_Task prompt_. Set down exactly the lines of the records from the top to the line containing "After launching Dr.Fone, click"; include both.

Stored data:

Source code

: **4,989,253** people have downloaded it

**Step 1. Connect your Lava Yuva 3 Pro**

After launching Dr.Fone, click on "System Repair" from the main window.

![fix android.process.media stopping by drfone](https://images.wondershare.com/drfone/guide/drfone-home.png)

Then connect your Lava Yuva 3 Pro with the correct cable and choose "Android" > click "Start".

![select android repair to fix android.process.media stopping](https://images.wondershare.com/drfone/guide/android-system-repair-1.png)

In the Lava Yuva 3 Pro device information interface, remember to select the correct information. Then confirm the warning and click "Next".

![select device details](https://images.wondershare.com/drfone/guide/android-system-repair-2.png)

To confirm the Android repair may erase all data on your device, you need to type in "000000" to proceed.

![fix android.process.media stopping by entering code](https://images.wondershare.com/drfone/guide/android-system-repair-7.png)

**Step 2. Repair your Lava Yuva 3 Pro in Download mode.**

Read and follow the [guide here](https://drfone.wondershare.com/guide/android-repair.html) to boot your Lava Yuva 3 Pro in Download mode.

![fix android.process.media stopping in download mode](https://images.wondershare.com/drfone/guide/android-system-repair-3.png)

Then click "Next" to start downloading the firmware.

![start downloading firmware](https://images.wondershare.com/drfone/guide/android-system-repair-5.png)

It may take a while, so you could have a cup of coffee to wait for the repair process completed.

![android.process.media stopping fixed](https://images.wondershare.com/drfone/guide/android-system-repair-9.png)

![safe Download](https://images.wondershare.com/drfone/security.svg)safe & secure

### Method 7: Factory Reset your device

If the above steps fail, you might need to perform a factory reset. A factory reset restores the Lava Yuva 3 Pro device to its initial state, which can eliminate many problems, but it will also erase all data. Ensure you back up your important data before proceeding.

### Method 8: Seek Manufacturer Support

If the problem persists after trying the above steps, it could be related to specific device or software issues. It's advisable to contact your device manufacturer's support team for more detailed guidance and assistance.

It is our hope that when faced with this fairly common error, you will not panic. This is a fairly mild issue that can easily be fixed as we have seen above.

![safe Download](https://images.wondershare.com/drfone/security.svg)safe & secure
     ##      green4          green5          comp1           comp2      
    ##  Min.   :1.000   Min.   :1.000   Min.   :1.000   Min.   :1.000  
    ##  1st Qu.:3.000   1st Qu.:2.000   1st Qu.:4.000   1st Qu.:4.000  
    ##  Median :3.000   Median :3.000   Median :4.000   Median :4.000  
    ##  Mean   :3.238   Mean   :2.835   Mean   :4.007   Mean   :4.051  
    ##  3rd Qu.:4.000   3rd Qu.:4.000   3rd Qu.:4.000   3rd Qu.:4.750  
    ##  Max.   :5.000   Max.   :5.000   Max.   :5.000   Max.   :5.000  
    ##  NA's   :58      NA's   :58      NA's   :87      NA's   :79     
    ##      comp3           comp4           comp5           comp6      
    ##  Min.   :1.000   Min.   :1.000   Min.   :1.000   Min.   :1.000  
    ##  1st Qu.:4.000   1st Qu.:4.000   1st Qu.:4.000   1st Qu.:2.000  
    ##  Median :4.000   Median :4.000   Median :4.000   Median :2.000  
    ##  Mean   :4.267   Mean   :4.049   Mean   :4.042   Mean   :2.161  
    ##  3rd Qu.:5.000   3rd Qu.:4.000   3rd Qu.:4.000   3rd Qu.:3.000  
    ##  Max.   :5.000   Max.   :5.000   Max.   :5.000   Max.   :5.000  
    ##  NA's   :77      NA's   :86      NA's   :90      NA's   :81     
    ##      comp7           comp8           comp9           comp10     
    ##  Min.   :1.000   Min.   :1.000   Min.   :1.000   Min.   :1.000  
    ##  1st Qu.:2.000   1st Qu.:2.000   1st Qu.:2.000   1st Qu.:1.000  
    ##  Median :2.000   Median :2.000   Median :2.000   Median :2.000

_Solution to this task_.
Source code

: **4,989,253** people have downloaded it

**Step 1. Connect your Lava Yuva 3 Pro**

After launching Dr.Fone, click on "System Repair" from the main window.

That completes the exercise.